Second, Schall and Townley alleged that they have suffered stigmatic injuries due to
their inability to get married in Virginia and Virginia's refusal to recognize their California
marriage. Stigmatic injury stemming from discriminatory treatment is sufficient to satisfy
standing's injury requirement if the plaintiff identifies "some concrete interest with respect
to which [he or she] [is] personally subject to discriminatory treatment" and "[t]hat
interest . . . independently satisf[ies] the causation requirement of standing doctrine.";
citations omitted.

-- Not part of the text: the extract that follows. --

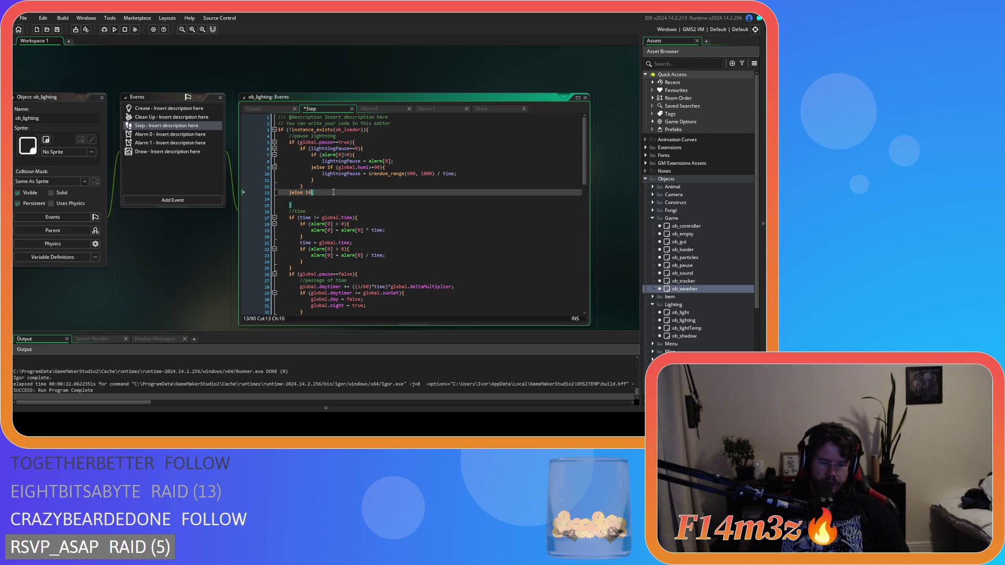
{"action": "key", "text": "BackSpace"}
{"action": "type", "text": "()("}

Schall and Townley pointed to several concrete ways in which the
Virginia Marriage Laws resulted in discriminatory treatment. For example, they alleged
that their marital status has hindered Schall from visiting Townley in the hospital,
prevented Schall from adopting Townley’s child and subjected Schall and Townley to tax
burdens from which married opposite-sex couples are exempt. The court found these
specific, concrete instances of discrimination rather than abstract allegations, making their
stigmatic injuries legally cognizable.
Because these injuries are traceable to defendant Raney’s enforcement of the
Virginia Marriage Laws, and because declaring those laws unconstitutional would redress
those injuries, the Court found that they satisfied the standing doctrine’s requirements
with regard to defendant Rainey.47
On August 20, 2014, the Supreme Court of the United States Ordered the Application for State presented
to The Chief Justice and by him referred to the Court granted, and issuance of the mandate of the U.S. Court of
Appeals for the Fourth Circuit in this case stayed pending the timely filing and disposition of a petition for
writ of certiorari. See McQuigg v. Bostic, et. al., 2014 U.S. LEXIS 4827, 83 U.S.L.W 3105 (20 Aug. 2014).